Highest Levels of Microplastics Found Near Summit of Mount Everest
Microplastics have merged as a big threat to the health of the planet and its inhabitants. Measuring up to just a few millimeters in size, these plastic products are incredibly difficult to trace; however, scientists are trying to detect its presence and density in various ecosystems. In a latest discovery, researchers have found evidence of highest levels of microplastics near the summit of Mount Everest.
Researchers analyzing snow and stream samples from the National Geographic and Rolex Perpetual Planet Everest Expedition found microplastics as high up as 8,440 meters above sea level, although the highest concentrations of plastic pollution were around Base Camp. The findings were published in the journal One Earth.
Mount Everest has been described as ‘the world’s highest junkyard.’ Microplastics haven’t been studied on the mountain before, but they’re generally just as persistent, and typically more difficult to remove than larger items of debris…Mount Everest is somewhere I have always considered remote and pristine. To know we are polluting near the top of the tallest mountain is a real eye-opener.
Said first author Imogen Napper, a National Geographic explorer and scientist based at the University of Plymouth.
Microplastics pose a great ecological threat owing to their small size, which is difficult to detect and clean up. These tiny particles of plastic form by the slow breakdown of larger litter and are easily consumed by animals. Much has been studied on microplastics present in the ocean, but they are rarely studied on land, especially on remote mountaintops.
Though some members of the research team climbed the mountain gathering samples during the Everest expedition in the spring of 2019, most of the work was done in a lab at the University of Plymouth in the UK. Napper, who analyzed the samples, wanted to verify not only the presence of plastic pollution but the type of plastic on the mountain as well. She deemed it an important step in understanding where the pollution originated.
The research revealed significant amounts of polyester, acrylic, nylon, and polypropylene fibers on the mountaintop. As these materials are being used intensively in the making of high-performance outdoor clothing, tents, and climbing ropes that are used by climbers, it is suspected that these items are the major polluters rather than food and drink containers.
According to Napper,
Microplastics are generated by a range of sources and many aspects of our daily lives can lead to microplastics entering the environment. Over the past few years, we have found microplastics in samples collected all over the planet – from the Arctic to our rivers and the deep seas. With that in mind, finding microplastics near the summit of Mount Everest is timely reminder that we need to do more to protect our environment.

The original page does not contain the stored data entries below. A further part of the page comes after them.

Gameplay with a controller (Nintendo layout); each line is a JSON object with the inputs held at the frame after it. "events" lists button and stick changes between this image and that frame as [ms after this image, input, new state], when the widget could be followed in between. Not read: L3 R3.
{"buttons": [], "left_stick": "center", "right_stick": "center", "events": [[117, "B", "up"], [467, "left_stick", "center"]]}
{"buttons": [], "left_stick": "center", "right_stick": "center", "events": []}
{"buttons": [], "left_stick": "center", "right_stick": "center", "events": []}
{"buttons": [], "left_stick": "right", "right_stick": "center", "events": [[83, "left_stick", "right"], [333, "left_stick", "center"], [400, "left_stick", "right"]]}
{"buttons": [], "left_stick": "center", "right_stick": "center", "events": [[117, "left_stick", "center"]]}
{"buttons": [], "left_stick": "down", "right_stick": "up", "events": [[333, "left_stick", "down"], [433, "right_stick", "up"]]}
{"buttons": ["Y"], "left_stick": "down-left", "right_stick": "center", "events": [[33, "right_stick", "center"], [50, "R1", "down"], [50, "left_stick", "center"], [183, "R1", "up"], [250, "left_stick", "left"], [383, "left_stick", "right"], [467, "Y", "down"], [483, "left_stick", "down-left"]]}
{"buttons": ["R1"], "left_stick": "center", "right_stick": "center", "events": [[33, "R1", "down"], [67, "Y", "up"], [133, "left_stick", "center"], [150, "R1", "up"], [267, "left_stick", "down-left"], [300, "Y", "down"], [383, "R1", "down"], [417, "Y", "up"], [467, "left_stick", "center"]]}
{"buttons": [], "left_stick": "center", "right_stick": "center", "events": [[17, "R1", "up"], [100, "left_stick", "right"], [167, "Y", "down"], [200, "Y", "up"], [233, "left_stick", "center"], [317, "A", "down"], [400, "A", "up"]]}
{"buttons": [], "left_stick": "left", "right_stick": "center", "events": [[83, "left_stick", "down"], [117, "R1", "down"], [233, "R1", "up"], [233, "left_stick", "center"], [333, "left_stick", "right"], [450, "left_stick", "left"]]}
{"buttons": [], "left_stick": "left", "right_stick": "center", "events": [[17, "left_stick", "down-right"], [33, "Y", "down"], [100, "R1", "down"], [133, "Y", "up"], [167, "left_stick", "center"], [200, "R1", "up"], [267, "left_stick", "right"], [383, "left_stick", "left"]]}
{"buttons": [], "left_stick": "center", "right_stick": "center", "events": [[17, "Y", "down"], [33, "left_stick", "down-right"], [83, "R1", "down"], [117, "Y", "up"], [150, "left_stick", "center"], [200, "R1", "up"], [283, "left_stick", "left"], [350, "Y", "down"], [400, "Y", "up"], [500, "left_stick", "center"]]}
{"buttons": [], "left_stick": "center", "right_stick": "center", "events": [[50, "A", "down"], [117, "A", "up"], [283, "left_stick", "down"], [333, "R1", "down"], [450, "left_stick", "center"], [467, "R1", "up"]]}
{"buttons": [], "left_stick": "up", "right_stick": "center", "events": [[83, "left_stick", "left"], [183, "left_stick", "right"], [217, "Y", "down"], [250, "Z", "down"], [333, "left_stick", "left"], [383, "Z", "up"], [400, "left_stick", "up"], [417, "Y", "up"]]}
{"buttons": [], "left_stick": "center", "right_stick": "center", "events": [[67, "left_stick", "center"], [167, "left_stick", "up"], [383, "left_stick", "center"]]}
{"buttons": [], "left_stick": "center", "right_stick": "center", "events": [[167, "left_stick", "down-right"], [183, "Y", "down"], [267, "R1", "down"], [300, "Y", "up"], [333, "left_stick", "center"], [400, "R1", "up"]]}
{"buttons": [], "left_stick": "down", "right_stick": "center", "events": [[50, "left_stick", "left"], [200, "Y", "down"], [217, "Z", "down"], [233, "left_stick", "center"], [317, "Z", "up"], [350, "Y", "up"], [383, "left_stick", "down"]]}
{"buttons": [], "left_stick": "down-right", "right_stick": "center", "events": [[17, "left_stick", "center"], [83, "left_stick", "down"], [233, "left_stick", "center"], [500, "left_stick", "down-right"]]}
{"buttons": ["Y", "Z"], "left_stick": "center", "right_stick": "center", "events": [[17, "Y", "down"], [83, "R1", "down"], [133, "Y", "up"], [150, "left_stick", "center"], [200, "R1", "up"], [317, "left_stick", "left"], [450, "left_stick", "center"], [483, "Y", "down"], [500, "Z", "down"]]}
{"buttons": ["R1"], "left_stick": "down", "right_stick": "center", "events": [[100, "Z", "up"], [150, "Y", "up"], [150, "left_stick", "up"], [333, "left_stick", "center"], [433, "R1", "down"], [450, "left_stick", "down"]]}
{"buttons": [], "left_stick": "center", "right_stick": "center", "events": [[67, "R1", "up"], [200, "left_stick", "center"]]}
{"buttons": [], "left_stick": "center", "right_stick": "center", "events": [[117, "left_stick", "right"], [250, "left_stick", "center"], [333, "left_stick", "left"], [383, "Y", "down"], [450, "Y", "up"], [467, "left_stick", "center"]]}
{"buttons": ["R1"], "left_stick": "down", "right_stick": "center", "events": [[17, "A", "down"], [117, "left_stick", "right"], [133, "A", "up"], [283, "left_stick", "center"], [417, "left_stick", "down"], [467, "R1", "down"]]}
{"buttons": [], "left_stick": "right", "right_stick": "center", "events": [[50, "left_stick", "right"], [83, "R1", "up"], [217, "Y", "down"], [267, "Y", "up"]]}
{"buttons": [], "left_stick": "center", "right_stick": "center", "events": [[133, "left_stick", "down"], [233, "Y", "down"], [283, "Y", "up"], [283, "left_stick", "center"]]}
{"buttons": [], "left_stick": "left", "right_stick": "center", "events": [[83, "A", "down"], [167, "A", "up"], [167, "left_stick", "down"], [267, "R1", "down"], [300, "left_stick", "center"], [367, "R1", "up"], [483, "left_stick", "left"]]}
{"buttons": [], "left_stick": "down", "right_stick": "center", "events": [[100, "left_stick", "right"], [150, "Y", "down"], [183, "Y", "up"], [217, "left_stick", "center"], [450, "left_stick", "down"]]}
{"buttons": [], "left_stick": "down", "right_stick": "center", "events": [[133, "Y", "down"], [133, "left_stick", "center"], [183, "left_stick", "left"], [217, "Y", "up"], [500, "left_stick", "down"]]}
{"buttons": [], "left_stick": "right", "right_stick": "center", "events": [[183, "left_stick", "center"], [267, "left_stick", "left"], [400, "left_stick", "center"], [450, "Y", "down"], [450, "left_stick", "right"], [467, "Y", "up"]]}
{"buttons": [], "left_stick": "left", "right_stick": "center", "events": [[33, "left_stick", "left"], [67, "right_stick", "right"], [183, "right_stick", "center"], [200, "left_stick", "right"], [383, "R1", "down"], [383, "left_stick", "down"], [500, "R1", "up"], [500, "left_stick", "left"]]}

She further added that communities tend to emphasize reducing, reusing, and recycling larger plastic waste. While that is important, it is crucial to start directing deeper technological solutions to deal with microplastics. The researchers hope to clarify the extent to which plastic pollution has affected all ecosystems, not merely the oceanic habitats.
Whereas this study evidently established the presence of microplastics on Mount Everest, there is no viable solution available to clean up this mess!